Goal of the exercise
From the records below, copy each line that has the word "section" in it.

(Beginning of Records supplied)

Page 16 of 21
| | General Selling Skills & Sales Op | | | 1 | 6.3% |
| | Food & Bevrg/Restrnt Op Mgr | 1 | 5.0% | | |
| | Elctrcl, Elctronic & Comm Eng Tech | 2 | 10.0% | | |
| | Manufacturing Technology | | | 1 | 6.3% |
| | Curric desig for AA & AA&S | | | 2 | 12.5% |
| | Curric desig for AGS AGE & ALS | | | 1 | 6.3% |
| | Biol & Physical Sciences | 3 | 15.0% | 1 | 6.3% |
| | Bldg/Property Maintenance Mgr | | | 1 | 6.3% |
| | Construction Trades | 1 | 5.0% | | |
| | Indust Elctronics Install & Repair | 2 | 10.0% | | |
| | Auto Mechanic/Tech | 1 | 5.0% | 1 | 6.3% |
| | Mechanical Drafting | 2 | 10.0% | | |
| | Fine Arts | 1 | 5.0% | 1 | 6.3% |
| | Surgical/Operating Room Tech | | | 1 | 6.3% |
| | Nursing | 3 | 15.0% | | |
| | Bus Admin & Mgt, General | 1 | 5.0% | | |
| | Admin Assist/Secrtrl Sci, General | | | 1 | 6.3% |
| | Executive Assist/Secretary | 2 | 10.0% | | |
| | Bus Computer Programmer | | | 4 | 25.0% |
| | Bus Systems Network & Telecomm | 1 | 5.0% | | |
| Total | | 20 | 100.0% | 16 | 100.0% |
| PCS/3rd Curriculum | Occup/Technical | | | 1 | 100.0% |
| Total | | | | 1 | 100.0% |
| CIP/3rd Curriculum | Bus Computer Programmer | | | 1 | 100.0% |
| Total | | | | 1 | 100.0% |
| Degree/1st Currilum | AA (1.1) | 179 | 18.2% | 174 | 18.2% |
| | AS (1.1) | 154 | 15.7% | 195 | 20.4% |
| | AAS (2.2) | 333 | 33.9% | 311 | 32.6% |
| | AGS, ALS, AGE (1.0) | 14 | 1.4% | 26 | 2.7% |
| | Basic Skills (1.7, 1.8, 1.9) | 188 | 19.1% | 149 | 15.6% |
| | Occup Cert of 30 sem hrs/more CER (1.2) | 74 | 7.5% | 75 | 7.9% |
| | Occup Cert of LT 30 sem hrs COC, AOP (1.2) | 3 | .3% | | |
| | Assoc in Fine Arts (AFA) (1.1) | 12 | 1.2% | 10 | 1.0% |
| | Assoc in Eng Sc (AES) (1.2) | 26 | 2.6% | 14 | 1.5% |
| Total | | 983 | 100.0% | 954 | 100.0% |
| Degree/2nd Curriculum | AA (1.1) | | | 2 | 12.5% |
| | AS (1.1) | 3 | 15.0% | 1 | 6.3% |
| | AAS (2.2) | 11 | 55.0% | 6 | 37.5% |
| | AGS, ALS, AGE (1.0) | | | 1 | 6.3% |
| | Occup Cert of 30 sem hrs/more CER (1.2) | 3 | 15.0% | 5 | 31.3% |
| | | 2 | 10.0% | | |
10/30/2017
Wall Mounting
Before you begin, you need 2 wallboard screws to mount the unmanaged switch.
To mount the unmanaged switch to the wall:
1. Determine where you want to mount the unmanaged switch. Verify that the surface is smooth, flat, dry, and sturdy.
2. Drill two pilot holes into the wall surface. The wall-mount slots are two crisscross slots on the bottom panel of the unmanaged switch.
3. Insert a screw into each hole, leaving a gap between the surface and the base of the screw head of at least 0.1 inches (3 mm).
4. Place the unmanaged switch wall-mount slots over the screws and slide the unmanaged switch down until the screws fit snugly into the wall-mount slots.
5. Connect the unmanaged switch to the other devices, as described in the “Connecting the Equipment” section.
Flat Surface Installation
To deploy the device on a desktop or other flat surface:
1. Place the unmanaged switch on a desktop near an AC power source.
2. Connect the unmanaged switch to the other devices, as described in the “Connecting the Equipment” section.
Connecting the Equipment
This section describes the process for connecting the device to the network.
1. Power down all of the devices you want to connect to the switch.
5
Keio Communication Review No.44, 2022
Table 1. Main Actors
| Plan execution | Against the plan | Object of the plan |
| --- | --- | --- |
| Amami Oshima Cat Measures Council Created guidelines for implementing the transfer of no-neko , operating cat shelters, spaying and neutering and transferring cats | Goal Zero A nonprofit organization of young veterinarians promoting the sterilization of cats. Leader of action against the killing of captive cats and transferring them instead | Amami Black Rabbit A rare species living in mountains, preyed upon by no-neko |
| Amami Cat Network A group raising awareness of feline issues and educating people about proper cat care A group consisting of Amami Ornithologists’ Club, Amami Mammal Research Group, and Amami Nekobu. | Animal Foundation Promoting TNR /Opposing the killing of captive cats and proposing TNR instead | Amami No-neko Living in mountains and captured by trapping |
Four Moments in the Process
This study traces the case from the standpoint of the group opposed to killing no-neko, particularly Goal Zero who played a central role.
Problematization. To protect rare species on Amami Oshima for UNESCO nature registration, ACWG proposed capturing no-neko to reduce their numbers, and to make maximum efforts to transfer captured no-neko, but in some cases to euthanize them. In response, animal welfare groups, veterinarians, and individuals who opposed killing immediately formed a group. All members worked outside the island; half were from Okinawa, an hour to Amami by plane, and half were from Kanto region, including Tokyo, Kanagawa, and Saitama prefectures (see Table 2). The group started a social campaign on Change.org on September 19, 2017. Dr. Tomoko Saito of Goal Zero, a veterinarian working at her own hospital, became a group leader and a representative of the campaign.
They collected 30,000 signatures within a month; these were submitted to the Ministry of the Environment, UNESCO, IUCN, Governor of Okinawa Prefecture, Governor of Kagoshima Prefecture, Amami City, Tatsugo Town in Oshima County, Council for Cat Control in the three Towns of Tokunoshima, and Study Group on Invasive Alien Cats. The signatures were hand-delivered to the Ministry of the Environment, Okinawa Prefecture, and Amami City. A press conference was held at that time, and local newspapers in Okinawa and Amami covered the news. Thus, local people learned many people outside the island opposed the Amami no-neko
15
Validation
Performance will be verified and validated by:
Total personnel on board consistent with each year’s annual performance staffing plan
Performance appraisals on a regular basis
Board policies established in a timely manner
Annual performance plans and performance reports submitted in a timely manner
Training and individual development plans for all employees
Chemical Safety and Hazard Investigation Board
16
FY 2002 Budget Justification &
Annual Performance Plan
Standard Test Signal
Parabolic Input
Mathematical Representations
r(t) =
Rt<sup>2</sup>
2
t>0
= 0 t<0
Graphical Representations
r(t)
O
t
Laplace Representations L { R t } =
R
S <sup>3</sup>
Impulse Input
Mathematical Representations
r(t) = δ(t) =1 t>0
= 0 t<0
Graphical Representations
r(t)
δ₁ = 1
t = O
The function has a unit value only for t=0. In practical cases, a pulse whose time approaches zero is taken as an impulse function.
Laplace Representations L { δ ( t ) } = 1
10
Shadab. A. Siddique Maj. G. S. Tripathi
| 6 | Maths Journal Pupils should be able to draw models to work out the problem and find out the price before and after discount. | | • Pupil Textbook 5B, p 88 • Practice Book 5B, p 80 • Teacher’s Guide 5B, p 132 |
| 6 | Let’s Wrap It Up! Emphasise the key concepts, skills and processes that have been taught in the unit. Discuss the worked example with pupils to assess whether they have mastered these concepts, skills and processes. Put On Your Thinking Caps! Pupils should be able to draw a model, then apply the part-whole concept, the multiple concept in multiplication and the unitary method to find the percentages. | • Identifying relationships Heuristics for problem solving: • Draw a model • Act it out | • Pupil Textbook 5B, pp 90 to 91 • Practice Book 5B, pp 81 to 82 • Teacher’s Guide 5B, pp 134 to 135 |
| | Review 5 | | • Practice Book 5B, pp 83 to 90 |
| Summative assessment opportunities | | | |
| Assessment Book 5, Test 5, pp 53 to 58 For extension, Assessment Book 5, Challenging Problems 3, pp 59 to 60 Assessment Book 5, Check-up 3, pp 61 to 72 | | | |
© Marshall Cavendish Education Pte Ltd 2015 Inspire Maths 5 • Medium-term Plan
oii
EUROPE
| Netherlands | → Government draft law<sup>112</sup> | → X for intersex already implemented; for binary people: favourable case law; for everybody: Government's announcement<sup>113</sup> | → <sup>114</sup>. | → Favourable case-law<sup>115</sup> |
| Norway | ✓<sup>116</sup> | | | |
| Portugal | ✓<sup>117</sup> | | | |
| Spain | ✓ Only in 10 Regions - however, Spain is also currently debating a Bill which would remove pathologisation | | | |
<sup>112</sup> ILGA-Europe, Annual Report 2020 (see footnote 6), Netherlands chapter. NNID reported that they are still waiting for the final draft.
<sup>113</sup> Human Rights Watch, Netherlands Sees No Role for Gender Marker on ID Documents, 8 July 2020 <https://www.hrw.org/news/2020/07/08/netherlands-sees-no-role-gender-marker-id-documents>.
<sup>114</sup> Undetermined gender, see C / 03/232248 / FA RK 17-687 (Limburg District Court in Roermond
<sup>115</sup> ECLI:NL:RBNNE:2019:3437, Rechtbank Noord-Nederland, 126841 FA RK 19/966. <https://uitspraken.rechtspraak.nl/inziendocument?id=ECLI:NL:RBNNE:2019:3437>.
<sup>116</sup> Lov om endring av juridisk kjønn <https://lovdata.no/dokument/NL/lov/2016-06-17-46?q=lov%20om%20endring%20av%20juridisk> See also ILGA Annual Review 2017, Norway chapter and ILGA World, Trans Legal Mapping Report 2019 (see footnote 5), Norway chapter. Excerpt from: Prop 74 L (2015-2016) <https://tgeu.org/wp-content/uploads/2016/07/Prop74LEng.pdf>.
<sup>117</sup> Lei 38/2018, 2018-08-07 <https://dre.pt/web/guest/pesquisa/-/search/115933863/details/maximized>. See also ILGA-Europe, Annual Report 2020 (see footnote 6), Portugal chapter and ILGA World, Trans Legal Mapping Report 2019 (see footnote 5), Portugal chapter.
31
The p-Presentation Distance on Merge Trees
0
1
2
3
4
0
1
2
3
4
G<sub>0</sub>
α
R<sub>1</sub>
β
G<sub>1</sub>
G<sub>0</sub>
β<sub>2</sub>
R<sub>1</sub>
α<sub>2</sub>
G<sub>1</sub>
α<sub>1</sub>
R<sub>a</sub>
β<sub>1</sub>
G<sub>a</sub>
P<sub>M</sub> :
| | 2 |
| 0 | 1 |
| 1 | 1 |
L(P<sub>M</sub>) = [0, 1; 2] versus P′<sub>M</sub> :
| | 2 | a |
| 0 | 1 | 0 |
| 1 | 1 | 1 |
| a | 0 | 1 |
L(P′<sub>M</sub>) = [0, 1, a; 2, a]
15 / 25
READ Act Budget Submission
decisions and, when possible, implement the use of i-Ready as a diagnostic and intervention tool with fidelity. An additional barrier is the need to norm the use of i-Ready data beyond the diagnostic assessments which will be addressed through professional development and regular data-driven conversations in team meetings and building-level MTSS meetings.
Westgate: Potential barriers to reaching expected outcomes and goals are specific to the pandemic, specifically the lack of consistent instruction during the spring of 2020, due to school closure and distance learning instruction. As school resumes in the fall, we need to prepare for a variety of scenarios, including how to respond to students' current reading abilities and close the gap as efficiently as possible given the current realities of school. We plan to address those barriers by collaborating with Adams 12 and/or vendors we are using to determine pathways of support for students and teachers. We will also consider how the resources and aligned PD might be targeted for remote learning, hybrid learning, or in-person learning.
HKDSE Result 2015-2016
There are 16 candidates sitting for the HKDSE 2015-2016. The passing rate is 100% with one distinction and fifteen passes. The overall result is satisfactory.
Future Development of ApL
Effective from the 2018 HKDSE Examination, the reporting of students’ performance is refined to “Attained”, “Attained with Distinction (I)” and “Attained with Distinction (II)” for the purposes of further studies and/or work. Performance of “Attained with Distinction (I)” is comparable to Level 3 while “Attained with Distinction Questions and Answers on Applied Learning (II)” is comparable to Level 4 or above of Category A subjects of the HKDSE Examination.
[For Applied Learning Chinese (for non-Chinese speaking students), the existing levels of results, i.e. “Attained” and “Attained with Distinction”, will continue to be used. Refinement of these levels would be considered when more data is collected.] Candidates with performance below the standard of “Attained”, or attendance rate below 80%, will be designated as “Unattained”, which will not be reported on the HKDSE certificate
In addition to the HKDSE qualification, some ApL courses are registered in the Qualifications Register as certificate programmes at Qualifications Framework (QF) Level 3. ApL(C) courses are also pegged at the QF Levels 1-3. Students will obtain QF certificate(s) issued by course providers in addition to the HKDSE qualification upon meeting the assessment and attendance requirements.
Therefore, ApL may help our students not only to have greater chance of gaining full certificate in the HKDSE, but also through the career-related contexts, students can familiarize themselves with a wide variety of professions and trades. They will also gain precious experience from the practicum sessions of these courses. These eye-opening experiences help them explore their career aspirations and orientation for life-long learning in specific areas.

(End of Records supplied)

Problem solution
5. Connect the unmanaged switch to the other devices, as described in the “Connecting the Equipment” section.
2. Connect the unmanaged switch to the other devices, as described in the “Connecting the Equipment” section.
This section describes the process for connecting the device to the network.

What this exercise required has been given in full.